O Parlamento japonês elegeu nesta terça-feira (21) Sanae Takaichi, de 64 anos, como a primeira mulher a ocupar o cargo de primeira-ministra do Japão. Ex-ministra dos Assuntos Internos e da Segurança Econômica, Takaichi venceu a disputa interna do Partido Liberal Democrata (PLD) no início de outubro e agora substitui Shigeru Ishiba, que renunciou após derrotas eleitorais. Sua ascensão ocorre em meio a uma crise de confiança no PLD e a um contexto econômico desafiador, marcado pela inflação e pela necessidade de estímulos fiscais.
Com um perfil abertamente conservador, Takaichi tem se mostrado resistente a pautas de igualdade de gênero e diversidade. Ela defende a sucessão imperial exclusivamente masculina, rejeita o casamento entre pessoas do mesmo sexo e é contra que casais adotem sobrenomes diferentes.
Discípula do ex-primeiro-ministro Shinzo Abe, assassinado em 2022, deve manter a linha política do mentor, com foco no fortalecimento militar e na revisão da Constituição pacifista.
“Se o público está genuinamente se sentindo angustiado quanto a isso, precisamos encontrar um caminho para resolver essas preocupações. Não tem a ver com xenofobia ou exclusão”, afirmou em entrevista ao jornal Asahi Shimbun.
A eleição de Takaichi foi consolidada com 237 votos na Câmara Baixa e 125 na Câmara Alta, uma maioria simples nas duas casas. O PLD, fragilizado e sem o apoio pleno do Komeito, contou com o reforço do Partido da Inovação (Ishin), que aderiu à coalizão na véspera da votação. Ela é a quarta pessoa a ocupar o cargo de premiê em cinco anos e deverá anunciar em breve um gabinete composto por aliados do veterano político Taro Aso.
O governo estadunidense, liderado por Donald Trump, elogiou a escolha. “Uma tremenda notícia”, declarou o presidente. Takaichi respondeu dizendo estar “muito satisfeita” e que espera “trabalhar em conjunto [com ele] para tornar nossa aliança ainda mais forte e próspera”.
A nova primeira-ministra também defende políticas rígidas de controle migratório, tema que tem ganhado força na arena política japonesa. Durante sua campanha, propôs criar um centro de comando subordinado diretamente ao gabinete para tratar de questões relacionadas a estrangeiros.
O discurso ganhou repercussão após ela mencionar, sem provas, relatos de turistas agredindo cervos no Parque de Nara.
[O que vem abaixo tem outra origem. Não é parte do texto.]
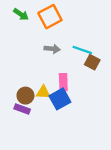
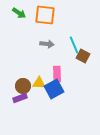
orange square: (50, 17) -> (45, 15), turned 35
cyan line: (82, 50) -> (74, 45), turned 48
purple rectangle: (22, 109) -> (20, 98), turned -40

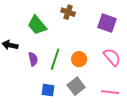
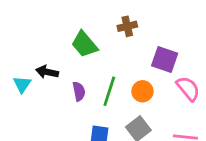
brown cross: (68, 12) -> (127, 26), turned -32
purple square: (107, 23) -> (165, 59), moved

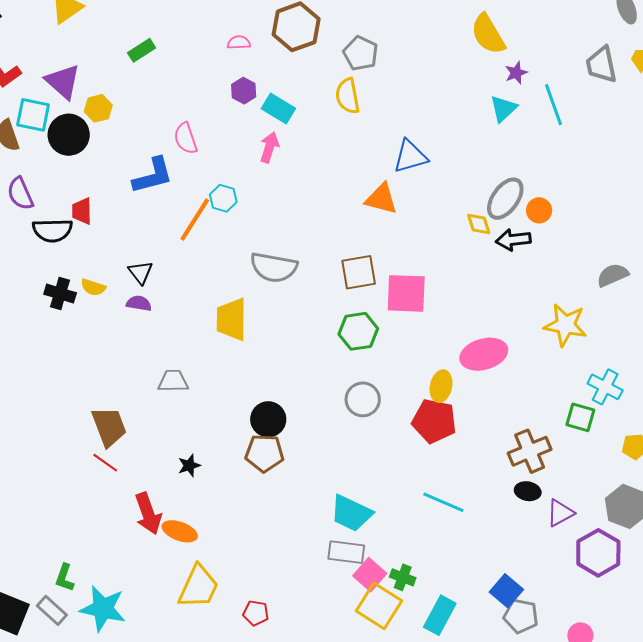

A fala foi criticada pela oposição, que a acusou de estimular a xenofobia.

Em entrevista ao G1, o professor Daisuke Onuki, da Universidade de Tokai, vê a ascensão de ideias populistas como reflexo do medo econômico: “Atrás desse medo da invasão dos estrangeiros está o enfraquecimento da economia e da moeda. O problema é resultado da política adotada por Shinzo Abe”.
Segundo a Agência de Imigração, o número de estrangeiros no Japão atingiu 3,96 milhões em 2025, um aumento de 5% em relação ao ano anterior. Brasileiros formam o sétimo maior grupo, com 211 mil residentes, atrás de chineses, vietnamitas e coreanos. Apesar disso, relatos de discriminação são frequentes.
“Só depois de cinco recusas consegui uma casa. Se os japoneses não mudarem essa mentalidade etnocêntrica, o país não conseguirá avançar”, disse o engenheiro brasileiro Sakai, que vive no Japão há nove anos.
A pauta anti-imigração tem sido central na ascensão do partido ultranacionalista Sanseito, que em julho conquistou 14 das 125 cadeiras em disputa na Câmara Alta com o slogan “Japan First”, inspirado no “America First” de Donald Trump.
O avanço do discurso xenófobo levou o Movimento Brasileiros Emigrados (MBE) e mais de mil organizações a divulgarem uma “declaração de emergência contra o incitamento à xenofobia”. O cofundador Miguel Kamiunten alerta: “Trinta anos depois de o Japão aderir à Convenção Internacional contra a Discriminação Racial, o discurso de ódio ainda é forte”.
A contradição é evidente: o país precisa de mão de obra estrangeira para compensar o envelhecimento populacional. O governo estima atrair 820 mil imigrantes até 2030 por meio do visto de habilidades específicas, já utilizado por 300 mil trabalhadores, em sua maioria do Sudeste Asiático.
Governadores e prefeitos defendem políticas de integração, mas enfrentam resistência popular. Para o cientista político Masaya Hiyazaki, “se a diminuição populacional continuar, o Japão não conseguirá se manter sem atrair estrategicamente estrangeiros e promover a convivência mútua”.